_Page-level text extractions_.
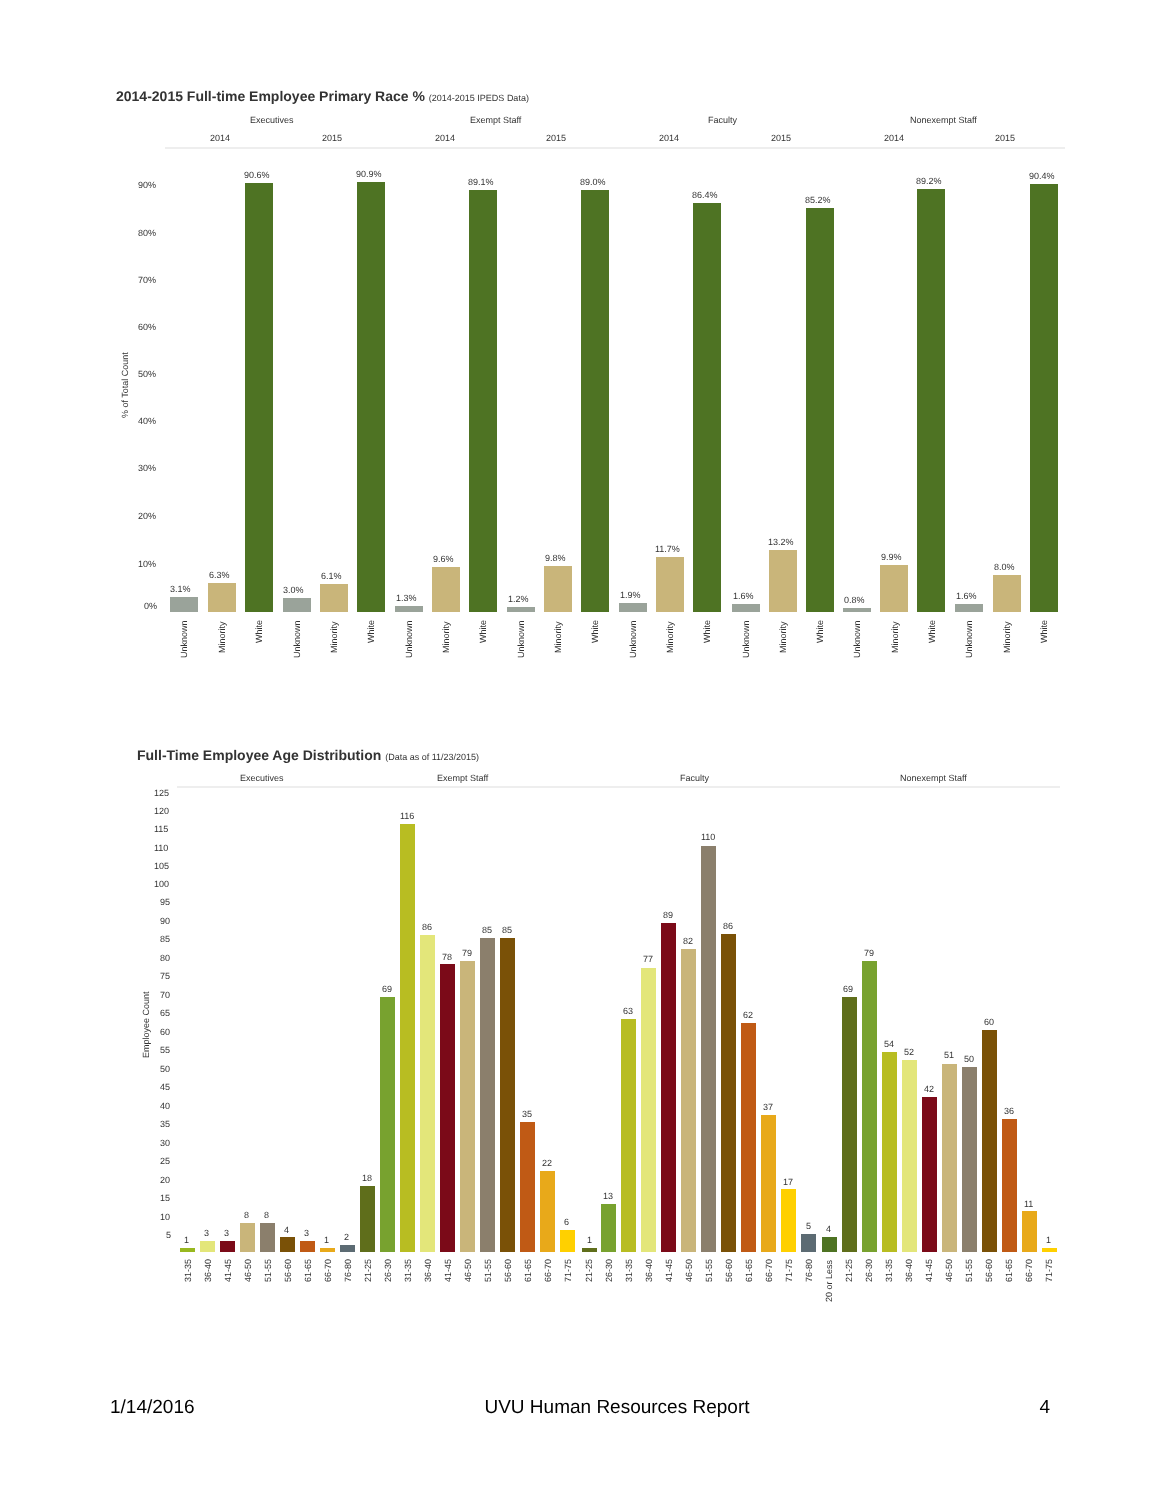2014-2015 Full-time Employee Primary Race % (2014-2015 IPEDS Data)
Executives
Exempt Staff
Faculty
Nonexempt Staff
2014
2015
2014
2015
2014
2015
2014
2015
90%
80%
70%
60%
50%
40%
30%
20%
10%
0%
% of Total Count
3.1%
6.3%
90.6%
3.0%
6.1%
90.9%
1.3%
9.6%
89.1%
1.2%
9.8%
89.0%
1.9%
11.7%
86.4%
1.6%
13.2%
85.2%
0.8%
9.9%
89.2%
1.6%
8.0%
90.4%
Unknown
Minority
White
Unknown
Minority
White
Unknown
Minority
White
Unknown
Minority
White
Unknown
Minority
White
Unknown
Minority
White
Unknown
Minority
White
Unknown
Minority
White
Full-Time Employee Age Distribution (Data as of 11/23/2015)
Executives
Exempt Staff
Faculty
Nonexempt Staff
125
120
115
110
105
100
95
90
85
80
75
70
65
60
55
50
45
40
35
30
25
20
15
10
5
Employee Count
1
3
3
8
8
4
3
1
2
18
69
116
86
78
79
85
85
35
22
6
1
13
63
77
89
82
110
86
62
37
17
5
4
69
79
54
52
42
51
50
60
36
11
1
31-35
36-40
41-45
46-50
51-55
56-60
61-65
66-70
76-80
21-25
26-30
31-35
36-40
41-45
46-50
51-55
56-60
61-65
66-70
71-75
21-25
26-30
31-35
36-40
41-45
46-50
51-55
56-60
61-65
66-70
71-75
76-80
20 or Less
21-25
26-30
31-35
36-40
41-45
46-50
51-55
56-60
61-65
66-70
71-75
1/14/2016 UVU Human Resources Report 4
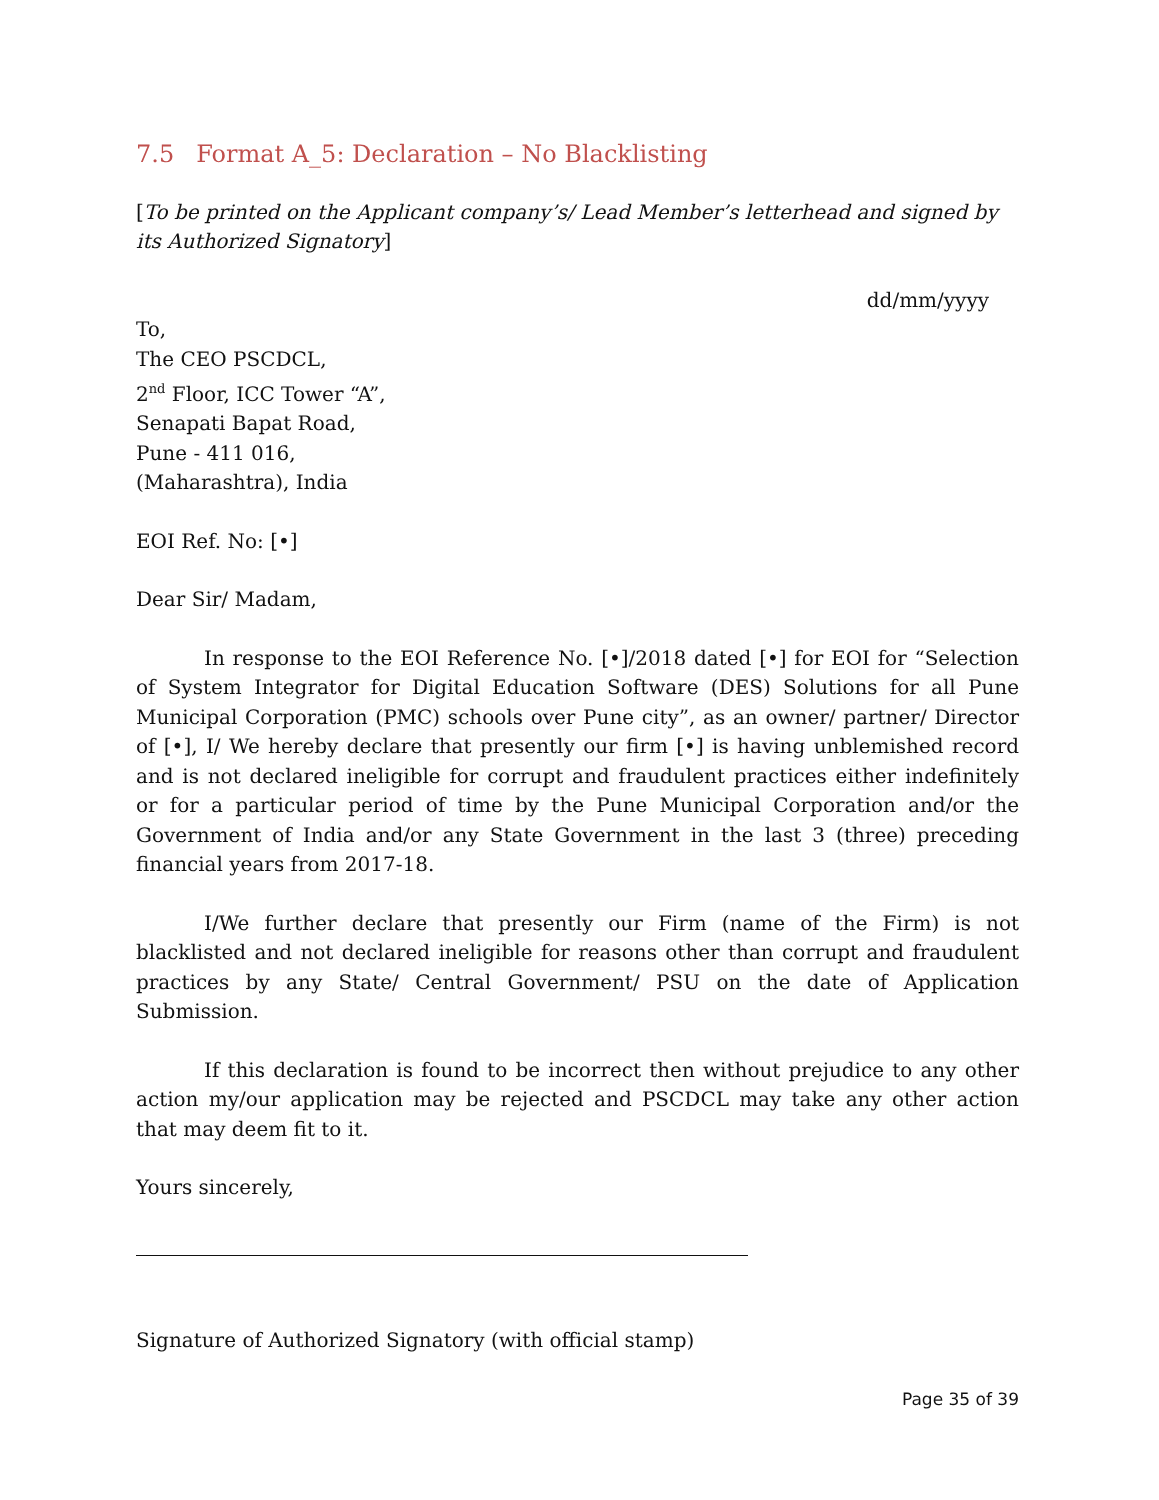7.5 Format A_5: Declaration – No Blacklisting
[To be printed on the Applicant company’s/ Lead Member’s letterhead and signed by its Authorized Signatory]
dd/mm/yyyy
To,
The CEO PSCDCL,
2<sup>nd</sup> Floor, ICC Tower “A”,
Senapati Bapat Road,
Pune - 411 016,
(Maharashtra), India
EOI Ref. No: [•]
Dear Sir/ Madam,
In response to the EOI Reference No. [•]/2018 dated [•] for EOI for “Selection of System Integrator for Digital Education Software (DES) Solutions for all Pune Municipal Corporation (PMC) schools over Pune city”, as an owner/ partner/ Director of [•], I/ We hereby declare that presently our firm [•] is having unblemished record and is not declared ineligible for corrupt and fraudulent practices either indefinitely or for a particular period of time by the Pune Municipal Corporation and/or the Government of India and/or any State Government in the last 3 (three) preceding financial years from 2017-18.
I/We further declare that presently our Firm (name of the Firm) is not blacklisted and not declared ineligible for reasons other than corrupt and fraudulent practices by any State/ Central Government/ PSU on the date of Application Submission.
If this declaration is found to be incorrect then without prejudice to any other action my/our application may be rejected and PSCDCL may take any other action that may deem fit to it.
Yours sincerely,
Signature of Authorized Signatory (with official stamp)
Page 35 of 39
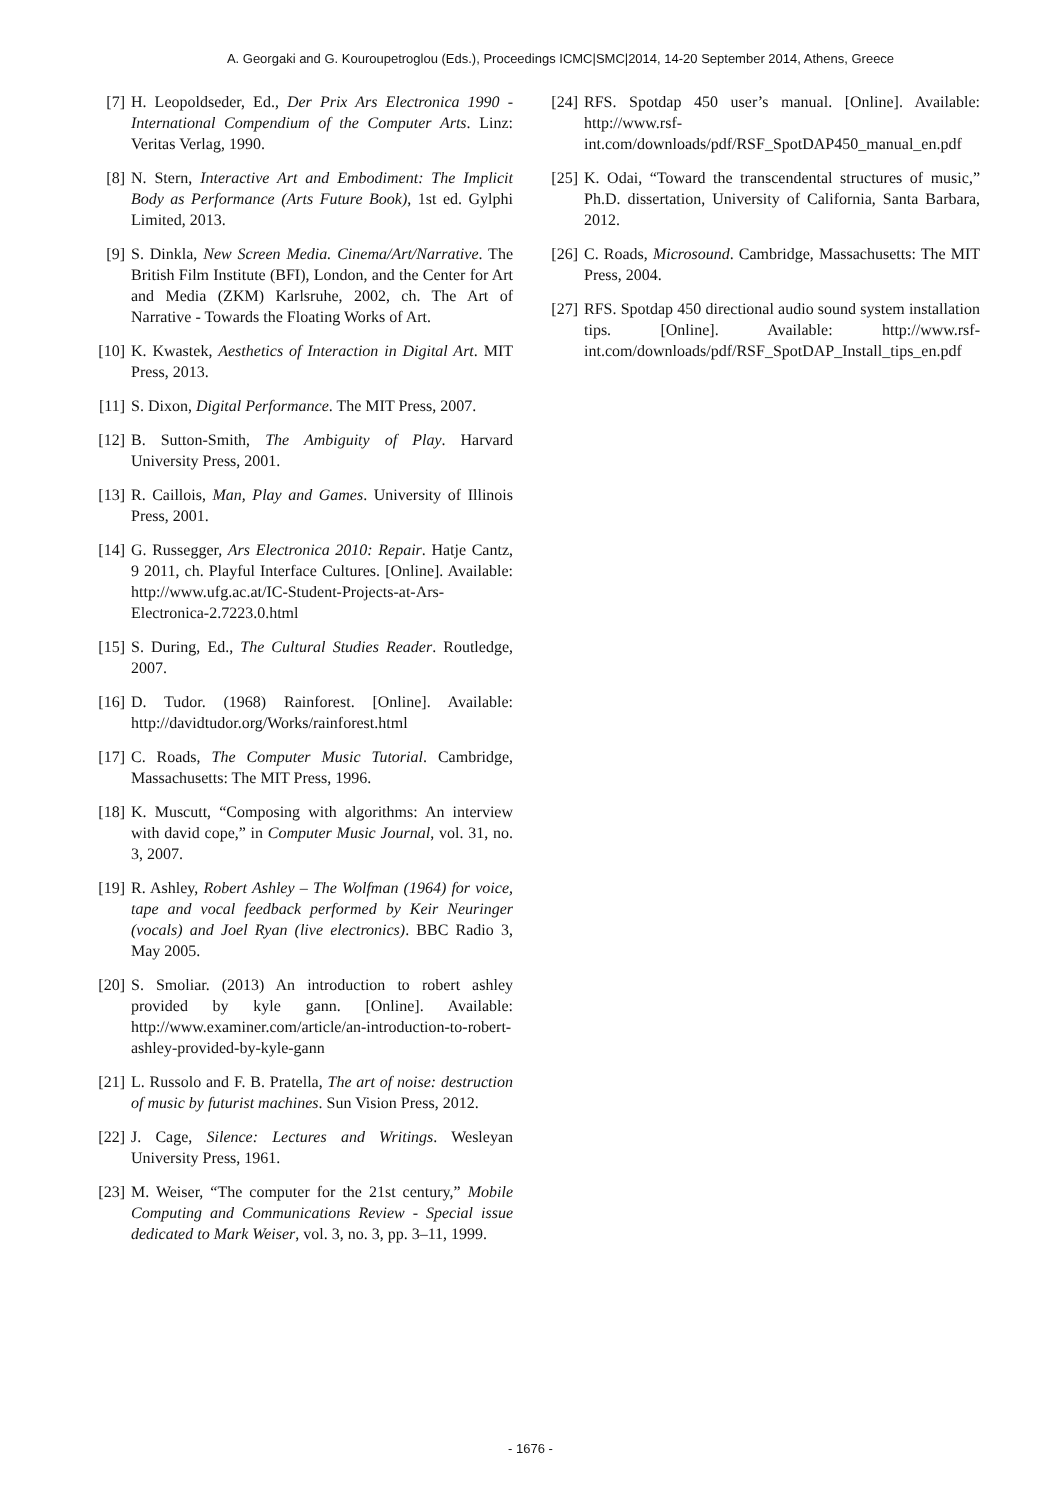A. Georgaki and G. Kouroupetroglou (Eds.), Proceedings ICMC|SMC|2014, 14-20 September 2014, Athens, Greece
[7] H. Leopoldseder, Ed., Der Prix Ars Electronica 1990 - International Compendium of the Computer Arts. Linz: Veritas Verlag, 1990.
[8] N. Stern, Interactive Art and Embodiment: The Implicit Body as Performance (Arts Future Book), 1st ed. Gylphi Limited, 2013.
[9] S. Dinkla, New Screen Media. Cinema/Art/Narrative. The British Film Institute (BFI), London, and the Center for Art and Media (ZKM) Karlsruhe, 2002, ch. The Art of Narrative - Towards the Floating Works of Art.
[10] K. Kwastek, Aesthetics of Interaction in Digital Art. MIT Press, 2013.
[11] S. Dixon, Digital Performance. The MIT Press, 2007.
[12] B. Sutton-Smith, The Ambiguity of Play. Harvard University Press, 2001.
[13] R. Caillois, Man, Play and Games. University of Illinois Press, 2001.
[14] G. Russegger, Ars Electronica 2010: Repair. Hatje Cantz, 9 2011, ch. Playful Interface Cultures. [Online]. Available: http://www.ufg.ac.at/IC-Student-Projects-at-Ars-Electronica-2.7223.0.html
[15] S. During, Ed., The Cultural Studies Reader. Routledge, 2007.
[16] D. Tudor. (1968) Rainforest. [Online]. Available: http://davidtudor.org/Works/rainforest.html
[17] C. Roads, The Computer Music Tutorial. Cambridge, Massachusetts: The MIT Press, 1996.
[18] K. Muscutt, “Composing with algorithms: An interview with david cope,” in Computer Music Journal, vol. 31, no. 3, 2007.
[19] R. Ashley, Robert Ashley – The Wolfman (1964) for voice, tape and vocal feedback performed by Keir Neuringer (vocals) and Joel Ryan (live electronics). BBC Radio 3, May 2005.
[20] S. Smoliar. (2013) An introduction to robert ashley provided by kyle gann. [Online]. Available: http://www.examiner.com/article/an-introduction-to-robert-ashley-provided-by-kyle-gann
[21] L. Russolo and F. B. Pratella, The art of noise: destruction of music by futurist machines. Sun Vision Press, 2012.
[22] J. Cage, Silence: Lectures and Writings. Wesleyan University Press, 1961.
[23] M. Weiser, “The computer for the 21st century,” Mobile Computing and Communications Review - Special issue dedicated to Mark Weiser, vol. 3, no. 3, pp. 3–11, 1999.
[24] RFS. Spotdap 450 user’s manual. [Online]. Available: http://www.rsf-int.com/downloads/pdf/RSF_SpotDAP450_manual_en.pdf
[25] K. Odai, “Toward the transcendental structures of music,” Ph.D. dissertation, University of California, Santa Barbara, 2012.
[26] C. Roads, Microsound. Cambridge, Massachusetts: The MIT Press, 2004.
[27] RFS. Spotdap 450 directional audio sound system installation tips. [Online]. Available: http://www.rsf-int.com/downloads/pdf/RSF_SpotDAP_Install_tips_en.pdf
- 1676 -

_What you should do_. A verbatim copy of the data, free of pictures, is the expected answer.

_Problem solution_.
2014-2015 Full-time Employee Primary Race % (2014-2015 IPEDS Data)
Executives
Exempt Staff
Faculty
Nonexempt Staff
2014
2015
2014
2015
2014
2015
2014
2015
90%
80%
70%
60%
50%
40%
30%
20%
10%
0%
% of Total Count
3.1%
6.3%
90.6%
3.0%
6.1%
90.9%
1.3%
9.6%
89.1%
1.2%
9.8%
89.0%
1.9%
11.7%
86.4%
1.6%
13.2%
85.2%
0.8%
9.9%
89.2%
1.6%
8.0%
90.4%
Unknown
Minority
White
Unknown
Minority
White
Unknown
Minority
White
Unknown
Minority
White
Unknown
Minority
White
Unknown
Minority
White
Unknown
Minority
White
Unknown
Minority
White
Full-Time Employee Age Distribution (Data as of 11/23/2015)
Executives
Exempt Staff
Faculty
Nonexempt Staff
125
120
115
110
105
100
95
90
85
80
75
70
65
60
55
50
45
40
35
30
25
20
15
10
5
Employee Count
1
3
3
8
8
4
3
1
2
18
69
116
86
78
79
85
85
35
22
6
1
13
63
77
89
82
110
86
62
37
17
5
4
69
79
54
52
42
51
50
60
36
11
1
31-35
36-40
41-45
46-50
51-55
56-60
61-65
66-70
76-80
21-25
26-30
31-35
36-40
41-45
46-50
51-55
56-60
61-65
66-70
71-75
21-25
26-30
31-35
36-40
41-45
46-50
51-55
56-60
61-65
66-70
71-75
76-80
20 or Less
21-25
26-30
31-35
36-40
41-45
46-50
51-55
56-60
61-65
66-70
71-75
1/14/2016 UVU Human Resources Report 4
7.5 Format A_5: Declaration – No Blacklisting
[To be printed on the Applicant company’s/ Lead Member’s letterhead and signed by its Authorized Signatory]
dd/mm/yyyy
To,
The CEO PSCDCL,
2<sup>nd</sup> Floor, ICC Tower “A”,
Senapati Bapat Road,
Pune - 411 016,
(Maharashtra), India
EOI Ref. No: [•]
Dear Sir/ Madam,
In response to the EOI Reference No. [•]/2018 dated [•] for EOI for “Selection of System Integrator for Digital Education Software (DES) Solutions for all Pune Municipal Corporation (PMC) schools over Pune city”, as an owner/ partner/ Director of [•], I/ We hereby declare that presently our firm [•] is having unblemished record and is not declared ineligible for corrupt and fraudulent practices either indefinitely or for a particular period of time by the Pune Municipal Corporation and/or the Government of India and/or any State Government in the last 3 (three) preceding financial years from 2017-18.
I/We further declare that presently our Firm (name of the Firm) is not blacklisted and not declared ineligible for reasons other than corrupt and fraudulent practices by any State/ Central Government/ PSU on the date of Application Submission.
If this declaration is found to be incorrect then without prejudice to any other action my/our application may be rejected and PSCDCL may take any other action that may deem fit to it.
Yours sincerely,
Signature of Authorized Signatory (with official stamp)
Page 35 of 39
A. Georgaki and G. Kouroupetroglou (Eds.), Proceedings ICMC|SMC|2014, 14-20 September 2014, Athens, Greece
[7] H. Leopoldseder, Ed., Der Prix Ars Electronica 1990 - International Compendium of the Computer Arts. Linz: Veritas Verlag, 1990.
[8] N. Stern, Interactive Art and Embodiment: The Implicit Body as Performance (Arts Future Book), 1st ed. Gylphi Limited, 2013.
[9] S. Dinkla, New Screen Media. Cinema/Art/Narrative. The British Film Institute (BFI), London, and the Center for Art and Media (ZKM) Karlsruhe, 2002, ch. The Art of Narrative - Towards the Floating Works of Art.
[10] K. Kwastek, Aesthetics of Interaction in Digital Art. MIT Press, 2013.
[11] S. Dixon, Digital Performance. The MIT Press, 2007.
[12] B. Sutton-Smith, The Ambiguity of Play. Harvard University Press, 2001.
[13] R. Caillois, Man, Play and Games. University of Illinois Press, 2001.
[14] G. Russegger, Ars Electronica 2010: Repair. Hatje Cantz, 9 2011, ch. Playful Interface Cultures. [Online]. Available: http://www.ufg.ac.at/IC-Student-Projects-at-Ars-Electronica-2.7223.0.html
[15] S. During, Ed., The Cultural Studies Reader. Routledge, 2007.
[16] D. Tudor. (1968) Rainforest. [Online]. Available: http://davidtudor.org/Works/rainforest.html
[17] C. Roads, The Computer Music Tutorial. Cambridge, Massachusetts: The MIT Press, 1996.
[18] K. Muscutt, “Composing with algorithms: An interview with david cope,” in Computer Music Journal, vol. 31, no. 3, 2007.
[19] R. Ashley, Robert Ashley – The Wolfman (1964) for voice, tape and vocal feedback performed by Keir Neuringer (vocals) and Joel Ryan (live electronics). BBC Radio 3, May 2005.
[20] S. Smoliar. (2013) An introduction to robert ashley provided by kyle gann. [Online]. Available: http://www.examiner.com/article/an-introduction-to-robert-ashley-provided-by-kyle-gann
[21] L. Russolo and F. B. Pratella, The art of noise: destruction of music by futurist machines. Sun Vision Press, 2012.
[22] J. Cage, Silence: Lectures and Writings. Wesleyan University Press, 1961.
[23] M. Weiser, “The computer for the 21st century,” Mobile Computing and Communications Review - Special issue dedicated to Mark Weiser, vol. 3, no. 3, pp. 3–11, 1999.
[24] RFS. Spotdap 450 user’s manual. [Online]. Available: http://www.rsf-int.com/downloads/pdf/RSF_SpotDAP450_manual_en.pdf
[25] K. Odai, “Toward the transcendental structures of music,” Ph.D. dissertation, University of California, Santa Barbara, 2012.
[26] C. Roads, Microsound. Cambridge, Massachusetts: The MIT Press, 2004.
[27] RFS. Spotdap 450 directional audio sound system installation tips. [Online]. Available: http://www.rsf-int.com/downloads/pdf/RSF_SpotDAP_Install_tips_en.pdf
- 1676 -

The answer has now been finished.